The Panama and Paradise Papers have brought Obermayer renown—and a Pulitzer Prize. The work, he said, was exhilarating. “You get addicted very fast,” he told me. “You can’t let go.” During the two years he’d worked on both projects he tried not to let them interfere with normal life—“I didn’t want to get a divorce,” he said—but late at night, after his wife and children were in bed, he’d often find himself back at his computer, sifting through documents. “Hanging out in the data,” he and Obermaier called it.

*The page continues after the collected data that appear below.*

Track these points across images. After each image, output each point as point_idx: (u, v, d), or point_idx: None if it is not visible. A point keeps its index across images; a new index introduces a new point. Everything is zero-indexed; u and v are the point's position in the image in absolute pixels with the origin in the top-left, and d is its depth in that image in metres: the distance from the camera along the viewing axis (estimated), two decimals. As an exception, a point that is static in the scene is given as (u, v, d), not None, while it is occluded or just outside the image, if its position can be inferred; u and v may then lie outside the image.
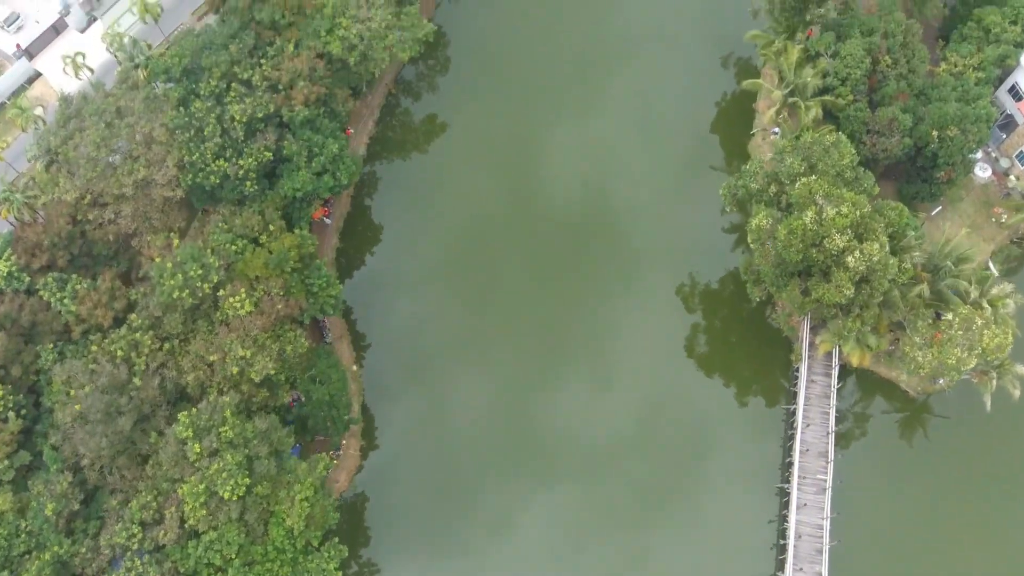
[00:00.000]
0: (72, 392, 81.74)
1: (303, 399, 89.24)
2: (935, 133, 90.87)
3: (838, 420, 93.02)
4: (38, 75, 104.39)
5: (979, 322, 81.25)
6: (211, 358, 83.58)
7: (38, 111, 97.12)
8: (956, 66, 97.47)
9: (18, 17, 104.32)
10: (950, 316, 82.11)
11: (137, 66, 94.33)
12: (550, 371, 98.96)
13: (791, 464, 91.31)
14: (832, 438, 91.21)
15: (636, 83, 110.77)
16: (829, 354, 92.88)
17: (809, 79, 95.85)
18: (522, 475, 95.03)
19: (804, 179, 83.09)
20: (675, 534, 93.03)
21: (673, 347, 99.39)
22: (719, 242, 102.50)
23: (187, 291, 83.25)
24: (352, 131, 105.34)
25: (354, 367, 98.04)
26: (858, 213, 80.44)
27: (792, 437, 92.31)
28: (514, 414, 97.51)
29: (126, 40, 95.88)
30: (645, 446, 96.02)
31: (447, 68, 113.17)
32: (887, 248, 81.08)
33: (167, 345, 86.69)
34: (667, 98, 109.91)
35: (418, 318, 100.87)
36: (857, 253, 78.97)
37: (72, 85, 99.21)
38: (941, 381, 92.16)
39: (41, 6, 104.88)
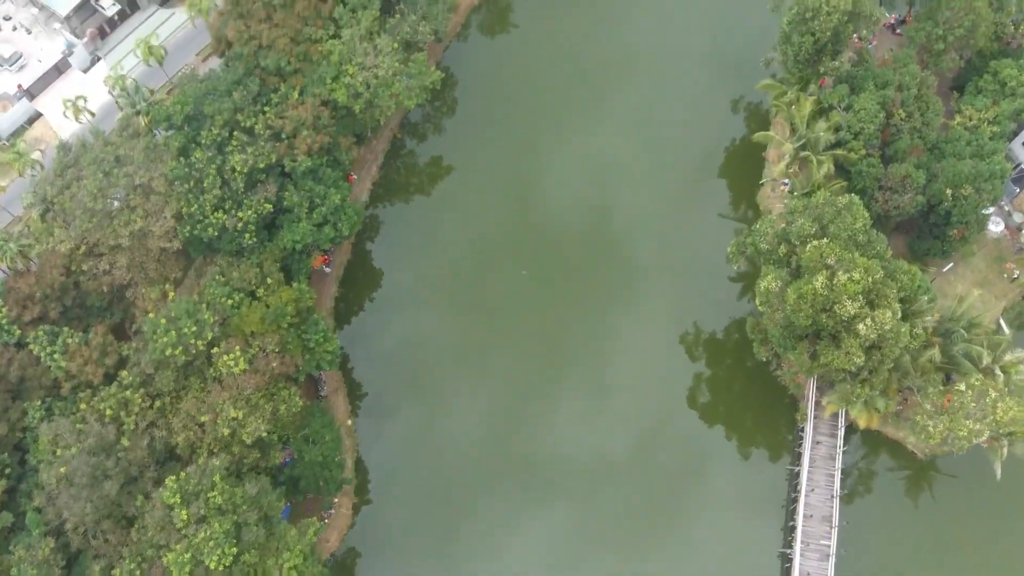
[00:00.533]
0: (59, 452, 79.30)
1: (296, 457, 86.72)
2: (949, 192, 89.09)
3: (842, 476, 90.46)
4: (39, 115, 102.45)
5: (992, 394, 79.00)
6: (202, 418, 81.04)
7: (36, 155, 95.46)
8: (971, 119, 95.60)
9: (20, 56, 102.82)
10: (962, 386, 79.87)
11: (138, 112, 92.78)
12: (550, 404, 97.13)
13: (794, 528, 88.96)
14: (838, 502, 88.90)
15: (645, 125, 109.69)
16: (835, 414, 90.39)
17: (822, 133, 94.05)
18: (522, 517, 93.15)
19: (815, 242, 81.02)
20: (666, 563, 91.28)
21: (672, 373, 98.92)
22: (723, 282, 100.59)
23: (180, 348, 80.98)
24: (355, 177, 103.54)
25: (348, 421, 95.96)
26: (870, 279, 78.35)
27: (796, 500, 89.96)
28: (514, 455, 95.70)
29: (128, 83, 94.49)
30: (639, 471, 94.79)
31: (454, 110, 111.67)
32: (899, 315, 78.91)
33: (158, 403, 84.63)
34: (675, 141, 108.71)
35: (417, 365, 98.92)
36: (868, 321, 76.93)
37: (72, 127, 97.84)
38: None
39: (44, 45, 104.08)
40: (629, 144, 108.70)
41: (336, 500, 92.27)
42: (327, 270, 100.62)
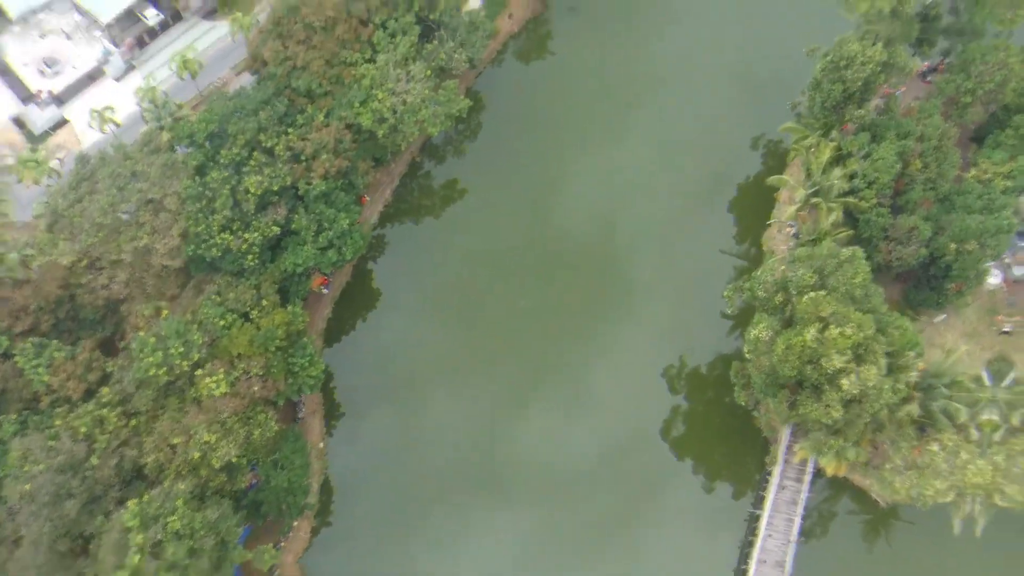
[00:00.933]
0: (27, 467, 79.93)
1: (262, 481, 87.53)
2: (953, 246, 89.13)
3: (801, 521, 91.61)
4: (65, 121, 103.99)
5: (964, 456, 79.59)
6: (175, 440, 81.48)
7: (54, 163, 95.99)
8: (986, 172, 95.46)
9: (57, 61, 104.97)
10: (935, 447, 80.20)
11: (162, 128, 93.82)
12: (528, 418, 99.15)
13: (745, 572, 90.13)
14: (793, 548, 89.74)
15: (665, 151, 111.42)
16: (804, 460, 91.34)
17: (836, 180, 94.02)
18: (484, 525, 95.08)
19: (813, 293, 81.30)
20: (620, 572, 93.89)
21: (651, 396, 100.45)
22: (715, 315, 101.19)
23: (164, 368, 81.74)
24: (368, 199, 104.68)
25: (321, 444, 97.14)
26: (861, 335, 78.71)
27: (751, 543, 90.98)
28: (488, 466, 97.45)
29: (158, 95, 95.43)
30: (605, 485, 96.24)
31: (477, 133, 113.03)
32: (884, 371, 79.20)
33: (133, 422, 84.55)
34: (691, 168, 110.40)
35: (399, 384, 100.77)
36: (853, 377, 77.30)
37: (96, 137, 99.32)
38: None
39: (82, 51, 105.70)
40: (645, 168, 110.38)
41: (296, 523, 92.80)
42: (326, 291, 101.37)
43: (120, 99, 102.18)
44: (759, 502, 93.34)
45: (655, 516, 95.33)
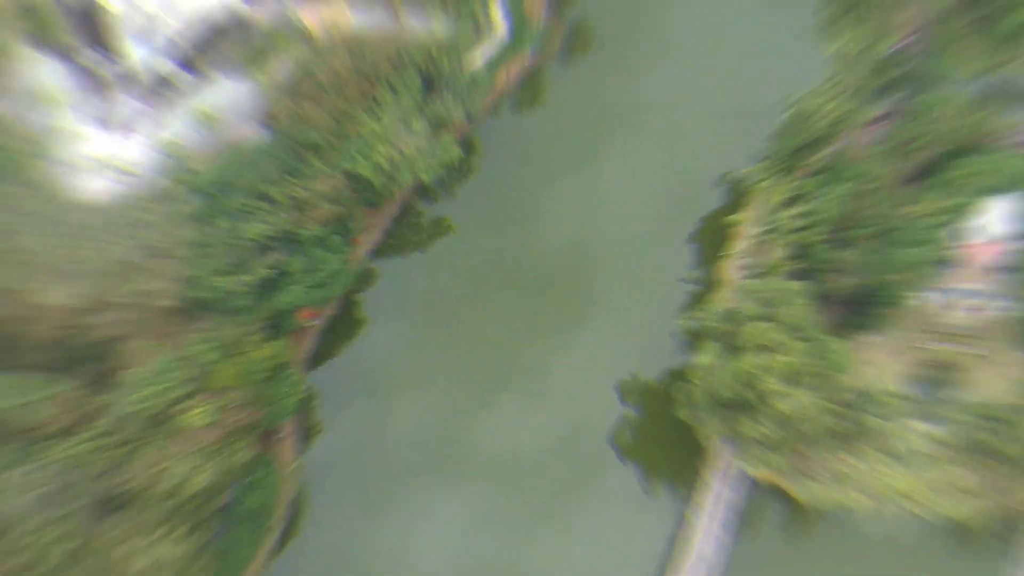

Obermayer spoke about some of the criticism levelled against the Panama Papers—including the arguments that, because the first leak hadn’t contained revelations about major American figures, the documents must have been fake, or some kind of conspiracy. “This time, with the Paradise Papers, we were so happy when we found many U.S. names,” Obermayer said. “Because we knew, O.K, we won’t be accused of working for the C.I.A. Now they say K.G.B. Which is fine.” U.S. intelligence agencies issued a report stating that Vladimir Putin believed the Panama Papers were an attack against Russia—and suggesting that Russia’s meddling in last year’s U.S. Presidential election may have been a form of retaliation. “When you see the New York Times writing that this thing that started in your living room led to Donald Trump, then you don’t know what to think about it,” Obermayer said, pausing to find the right words. “I mean, I don’t think it’s true. But for a moment, if you read it, it’s just out of control. You know this thing that you started, you cannot take it back.”